Cars drive by the landmark Yahoo billboard on October 21, 2008, in San Francisco, Calif.Cars drive by the landmark Yahoo billboard on October 21, 2008, in San Francisco, Calif.
Cars drive by the landmark Yahoo billboard on October 21, 2008, in San Francisco, Calif.Photograph by Justin Sullivan—Getty Images

The parent of Britain’s Daily Mail said on Wednesday it had not submitted a bid to buy Yahoo’s core Internet business, but was in talks with potential suitors of the American company.

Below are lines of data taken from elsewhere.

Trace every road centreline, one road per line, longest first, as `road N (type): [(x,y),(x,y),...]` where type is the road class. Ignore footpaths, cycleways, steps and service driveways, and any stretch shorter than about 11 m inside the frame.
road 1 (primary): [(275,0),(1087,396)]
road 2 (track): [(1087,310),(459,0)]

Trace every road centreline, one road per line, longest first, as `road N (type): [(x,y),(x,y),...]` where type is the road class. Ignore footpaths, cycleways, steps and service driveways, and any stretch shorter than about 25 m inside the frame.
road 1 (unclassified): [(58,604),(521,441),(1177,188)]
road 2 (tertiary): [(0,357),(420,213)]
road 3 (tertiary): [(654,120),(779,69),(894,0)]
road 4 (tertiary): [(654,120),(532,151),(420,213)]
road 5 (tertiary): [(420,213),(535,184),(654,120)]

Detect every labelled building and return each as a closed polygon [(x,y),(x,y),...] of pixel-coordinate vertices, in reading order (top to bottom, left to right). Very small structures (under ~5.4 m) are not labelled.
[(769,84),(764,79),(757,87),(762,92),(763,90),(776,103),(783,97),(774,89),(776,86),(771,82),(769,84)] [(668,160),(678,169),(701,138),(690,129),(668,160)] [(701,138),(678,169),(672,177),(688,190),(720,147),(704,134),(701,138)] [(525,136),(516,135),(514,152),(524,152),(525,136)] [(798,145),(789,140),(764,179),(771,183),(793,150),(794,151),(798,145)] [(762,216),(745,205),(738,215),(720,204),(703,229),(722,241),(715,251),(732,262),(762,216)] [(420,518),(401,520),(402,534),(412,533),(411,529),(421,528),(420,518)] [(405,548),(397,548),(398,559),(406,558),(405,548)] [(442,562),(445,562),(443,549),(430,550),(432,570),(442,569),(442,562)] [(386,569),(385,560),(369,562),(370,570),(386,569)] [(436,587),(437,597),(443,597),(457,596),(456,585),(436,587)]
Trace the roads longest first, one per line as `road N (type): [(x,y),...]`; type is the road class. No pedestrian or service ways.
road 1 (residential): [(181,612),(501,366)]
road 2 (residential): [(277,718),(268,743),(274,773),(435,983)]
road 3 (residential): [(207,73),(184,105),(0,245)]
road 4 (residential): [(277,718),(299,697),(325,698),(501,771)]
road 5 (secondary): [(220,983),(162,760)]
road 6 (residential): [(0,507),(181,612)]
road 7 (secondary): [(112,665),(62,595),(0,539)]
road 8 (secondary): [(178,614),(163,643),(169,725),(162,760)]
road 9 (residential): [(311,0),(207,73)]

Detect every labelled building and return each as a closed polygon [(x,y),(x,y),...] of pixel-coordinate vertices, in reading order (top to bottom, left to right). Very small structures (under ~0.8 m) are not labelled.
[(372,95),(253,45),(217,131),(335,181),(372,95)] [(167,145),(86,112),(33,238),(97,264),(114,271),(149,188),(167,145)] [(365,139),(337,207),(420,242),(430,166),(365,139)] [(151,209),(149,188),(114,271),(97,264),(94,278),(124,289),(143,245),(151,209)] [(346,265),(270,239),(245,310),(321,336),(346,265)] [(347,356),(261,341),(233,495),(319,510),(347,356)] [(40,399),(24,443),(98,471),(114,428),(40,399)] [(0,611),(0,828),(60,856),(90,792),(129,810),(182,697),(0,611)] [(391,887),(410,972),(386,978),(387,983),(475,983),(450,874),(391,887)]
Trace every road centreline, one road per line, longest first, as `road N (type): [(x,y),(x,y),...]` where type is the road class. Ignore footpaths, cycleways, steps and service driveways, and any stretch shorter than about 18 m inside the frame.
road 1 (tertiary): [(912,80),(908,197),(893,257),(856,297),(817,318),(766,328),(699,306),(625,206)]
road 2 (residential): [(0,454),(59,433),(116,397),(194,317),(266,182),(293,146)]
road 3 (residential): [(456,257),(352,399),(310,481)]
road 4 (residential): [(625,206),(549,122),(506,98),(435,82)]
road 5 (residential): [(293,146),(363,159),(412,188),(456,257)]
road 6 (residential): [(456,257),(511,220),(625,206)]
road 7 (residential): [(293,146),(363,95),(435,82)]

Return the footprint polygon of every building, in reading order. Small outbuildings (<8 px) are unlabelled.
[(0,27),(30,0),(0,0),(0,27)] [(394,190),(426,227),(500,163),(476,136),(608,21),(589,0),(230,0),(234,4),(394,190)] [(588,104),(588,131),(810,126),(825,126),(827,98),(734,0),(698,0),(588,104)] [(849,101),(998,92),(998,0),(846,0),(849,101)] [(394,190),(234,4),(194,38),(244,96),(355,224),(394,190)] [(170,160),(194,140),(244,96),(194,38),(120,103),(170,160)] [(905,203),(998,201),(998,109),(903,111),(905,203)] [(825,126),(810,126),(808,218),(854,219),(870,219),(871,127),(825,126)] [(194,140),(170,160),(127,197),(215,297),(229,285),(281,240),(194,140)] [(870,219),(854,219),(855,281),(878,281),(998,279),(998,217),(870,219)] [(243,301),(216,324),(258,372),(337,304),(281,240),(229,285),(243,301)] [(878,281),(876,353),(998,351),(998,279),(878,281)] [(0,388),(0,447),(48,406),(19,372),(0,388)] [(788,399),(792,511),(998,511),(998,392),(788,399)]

Yahoo’s advisers are working through offers to put together a short list, Reuters reporting on Tuesday, citing sources.

Verizon Communications Inc was set to advance to the second stage of bidding and private-equity firms Apax Partners, TPG Capital, Bain Capital, Apollo Global Management, and Warburg Pincus had also submitted first-round bids, the sources said.

Read More: Don’t Believe Everything You Read on the Yahoo Sale

Yahoo has sped up the process to sell its media, email, and other web businesses, under pressure from activist shareholder Starboard Value and others.

Yahoo CEO Marissa Mayer on Tuesday said she was focused on the sale and was meeting with investors and potential bidders, after the Internet company’s first-quarter profit and revenue came in slightly ahead of market expectations.

Shares of the company were up 3% at $37.54 in midday trading on Wednesday.

On an adjusted basis, Yahoo reported earnings of eight cents per share and revenue of $1.09 billion. These topped Wall Street’s target of seven cents earnings per share and $1.08 billion revenue, according to Thomson Reuters.

Buying Yahoo’s core assets—which include a search engine and email, news, and sports services—would boost Daily Mail and General Trust online reach and digital ad revenue from its globally popular websites and partly offset shrinking print revenue.

The Mail‘s celebrity-focused websites, DailyMail.com and MailOnline, are among the world’s most popular in the English language. Laden with snaps of Britain’s royal family and selfies of reality television stars, they attract a total of 14 million visitors a day.